Johnson declared: “Morris is ours. The Baptists wouldn’t let it go. It was once the training source for Blacks who weren’t allowed to go anywhere else to learn.”
Johnson maintains that while contributions from South Carolina’s estimated 400,000 Black Baptists and their 1,700 churches might not look impressive on most financial reports, “[the college] is important to the state.” Annual giving from the convention is between $500,000 and $750,000, say church and college officials.
The college’s fund-raising goal for the 1995-96 academic year is $1.5 million. Members of the Baptist Educational and Missionary Convention of South Carolina have already contributed nearly $400,000 in unrestricted gifts.
Tallies from Baptist state associations, auxiliaries and church gifts generally range from $50 to $43,000. Then there are the individual gifts that to an outsider may seem negligible in the grand scheme of operating a college — $1, $5, $10. College officials painstakingly publish a list of each financial gift made to Morris along with the name of the giver. No contribution is too small.

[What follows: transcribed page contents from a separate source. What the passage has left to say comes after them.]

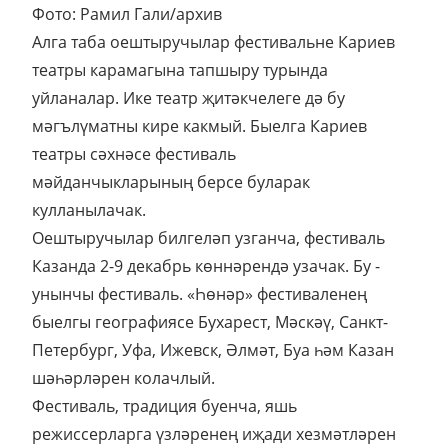
Фото: Рамил Гали/архив
Алга таба оештыручылар фестивальне Кариев
театры карамагына тапшыру турында
уйланалар. Ике театр җитәкчелеге дә бу
мәгълүматны кире какмый. Быелга Кариев
театры сәхнәсе фестиваль
мәйданчыкларының берсе буларак
кулланылачак.
Оештыручылар билгеләп узганча, фестиваль
Казанда 2-9 декабрь көннәрендә узачак. Бу -
унынчы фестиваль. «Һөнәр» фестиваленең
быелгы географиясе Бухарест, Мәскәү, Санкт-
Петербург, Уфа, Ижевск, Әлмәт, Буа һәм Казан
шәһәрләрен колачлый.
Фестиваль, традиция буенча, яшь
режиссерларга үзләренең иҗади хезмәтләрен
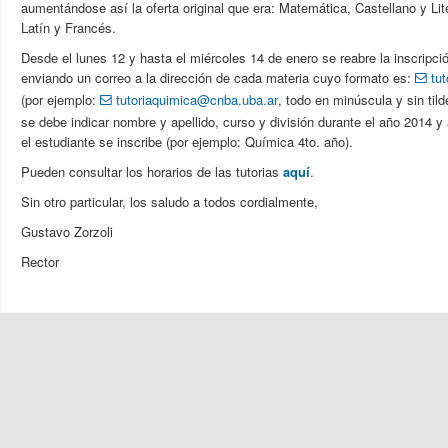
aumentándose así la oferta original que era: Matemática, Castellano y Lite
Latín y Francés.
Desde el lunes 12 y hasta el miércoles 14 de enero se reabre la inscripció
enviando un correo a la dirección de cada materia cuyo formato es:
tu
(por ejemplo:
tutoriaquimica@cnba.uba.ar
, todo en minúscula y sin tild
se debe indicar nombre y apellido, curso y división durante el año 2014 y
el estudiante se inscribe (por ejemplo: Química 4to. año).
Pueden consultar los horarios de las tutorias
aquí
.
Sin otro particular, los saludo a todos cordialmente,
Gustavo Zorzoli
Rector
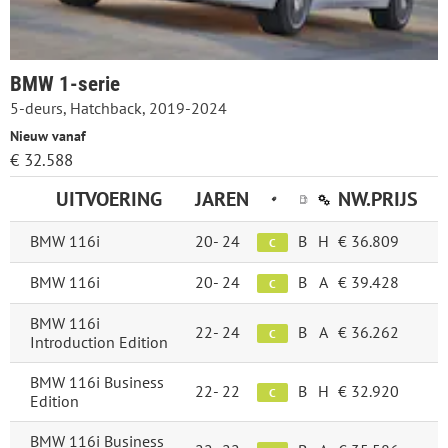
BMW 1-serie
5-deurs, Hatchback, 2019-2024
Nieuw vanaf
€ 32.588
UITVOERING
JAREN
NW.PRIJS
BMW 116i
20-
24
B
H
€ 36.809
C
BMW 116i
20-
24
B
A
€ 39.428
C
BMW 116i
22-
24
B
A
€ 36.262
C
Introduction Edition
BMW 116i Business
22-
22
B
H
€ 32.920
C
Edition
BMW 116i Business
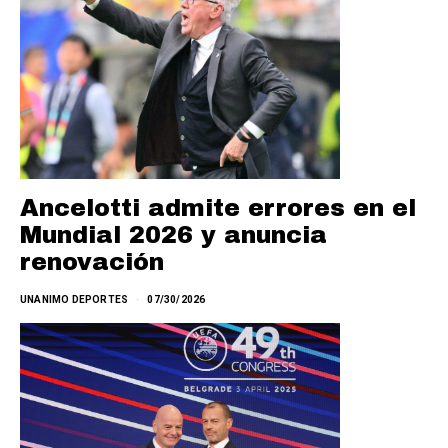
Ancelotti admite errores en el
Mundial 2026 y anuncia
renovación
UNANIMO DEPORTES
07/30/2026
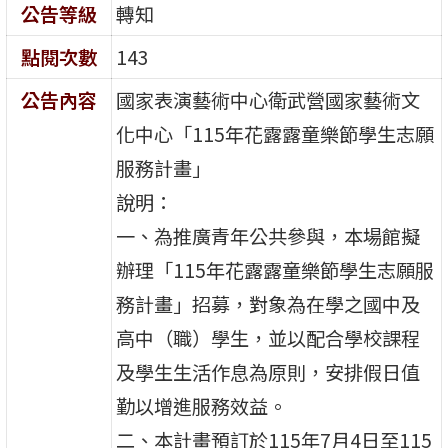
公告等級
轉知
點閱次數
143
公告內容
國家表演藝術中心衛武營國家藝術文
化中心「115年花露露童樂節學生志願
服務計畫」
說明：
一、為推廣青年公共參與，本場館擬
辦理「115年花露露童樂節學生志願服
務計畫」招募，對象為在學之國中及
高中（職）學生，並以配合學校課程
及學生生活作息為原則，安排假日值
勤以增進服務效益。
二、本計畫預訂於115年7月4日至115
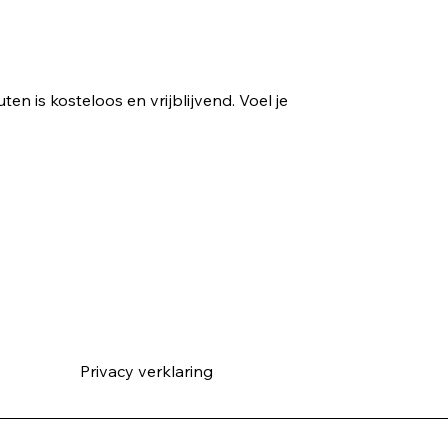
n is kosteloos en vrijblijvend. Voel je
Privacy verklarin
g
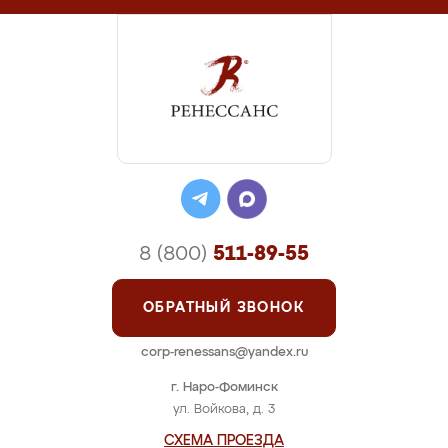
8 (800)
511-89-55
ОБРАТНЫЙ ЗВОНОК
corp-renessans@yandex.ru
г. Наро-Фоминск
ул. Войкова, д. 3
СХЕМА ПРОЕЗДА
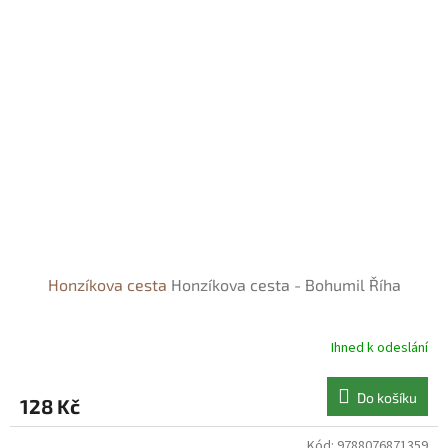
Honzíkova cesta
Honzíkova cesta - Bohumil Říha
Ihned k odeslání
Do košíku
128 Kč
Kód:
9788076871359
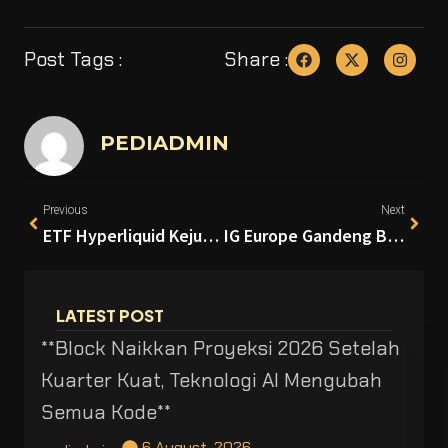
Post Tags :
Share :
PEDIADMIN
Previous
Next
ETF Hyperliquid Kejutkan Pasar dengan Lonjakan Volume 50% Setelah Debut Lambat
IG Europe Gandeng Bitpanda untuk Perluas Trading Kripto di Eropa
LATEST POST
**Block Naikkan Proyeksi 2026 Setelah
Kuarter Kuat, Teknologi AI Mengubah
Semua Kode**
6 August, 2026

But the college doesn’t stop there. Every contributor receives a personal letter from the college president and a tax receipt, said the Rev. Marion Newton, director of alumni affairs and church relations. “These aren’t just form letters,” boasted Newton, “Dr. Richardson signs — not stamps — every letter. We mail them daily or else we wouldn’t be able to keep up.
“Every penny that comes in here, we are accountable for it. We can’t overlook the small gifts,” Newton adds.

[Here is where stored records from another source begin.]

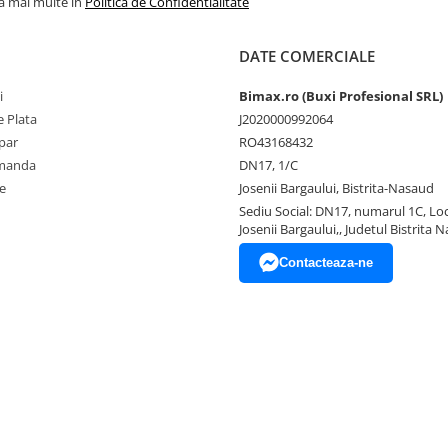
la mai multe in
Politica de Confidentialitate
DATE COMERCIALE
i
Bimax.ro (Buxi Profesional SRL)
 Plata
J2020000992064
par
RO43168432
omanda
DN17, 1/C
e
Josenii Bargaului, Bistrita-Nasaud
Sediu Social: DN17, numarul 1C, Loc
Josenii Bargaului,, Judetul Bistrita 
Contacteaza-ne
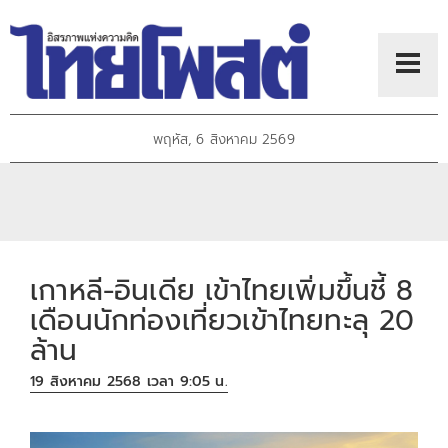
พฤหัส, 6 สิงหาคม 2569
เกาหลี-อินเดีย เข้าไทยเพิ่มขึ้นชี้ 8
เดือนนักท่องเที่ยวเข้าไทยทะลุ 20
ล้าน
19 สิงหาคม 2568 เวลา 9:05 น.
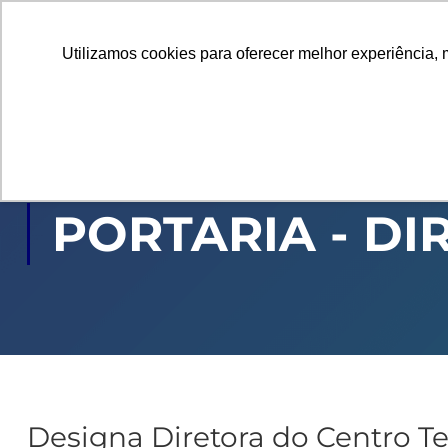
Utilizamos cookies para oferecer melhor experiência, 
GRADUAÇÃO
PÓ
PORTARIA - DI
Designa Diretora do Centro T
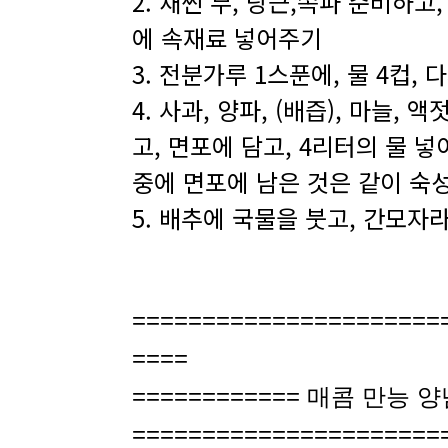
2. 채썬 무, 당근,쪽파 준비하고
에 속재료 넣어주기
3. 전분가루 1스푼에, 물 4컵,
4. 사과, 양파, (배즙), 마늘,
고, 면포에 담고, 4리터의 물 
중에 면포에 남은 것은 같이 숙
5. 배추에 국물을 붓고, 간모자
======================
====
============ 매콤 만능 
======================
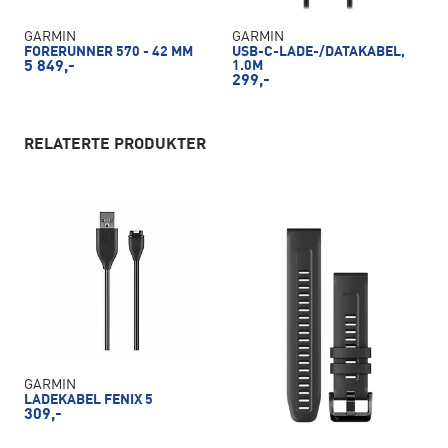
GARMIN
GARMIN
FORERUNNER 570 - 42 MM
USB-C-LADE-/DATAKABEL,
5 849,-
1.0M
299,-
RELATERTE PRODUKTER
GARMIN
LADEKABEL FENIX 5
309,-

Recently, nearly three pages had to be added to Morris’ spring Update newsletter when more than 100 names were inadvertently omitted from the financial report section of an earlier edition.
When it comes to the big gifts, a $250,000 grant from The Teagle Foundation of New York in 1991 is considered Morris’ largest private foundation grant. Its largest donation was a $500,000 matching grant from the U.S. Department of Education, says Richardson.
In the late 1970s the college received 42 percent of its revenue from tuition, room and boarding fees; 31 percent from government grants; and 18 percent from private gifts and grants. Now that enrollment has grown, tuition and room and board fees constitute 51 percent of the institution’s total revenue, while private gifts and grants make up 13 percent. Government grants have grown in the past 15 years to become 33 percent of the college’s total revenue.
Once the institution was admitted to College Fund/UNCF (then the United Negro College Fund) in 1982, large corporate gifts have been channeled to the college through the fund. During its first fiscal year as a UNCF member, Morris received $155,000 for operating funds. By 1989 that had more than doubled to $359,000.
Nearing his 22nd year as president, Richardson said his enthusiasm for Morris and its potential for continued growth and success is high.
Said Richardson: “Whenever I retire the presidency, I will have the satisfaction of knowing that I left Morris College as a stronger institution of learning than when I first arrived.”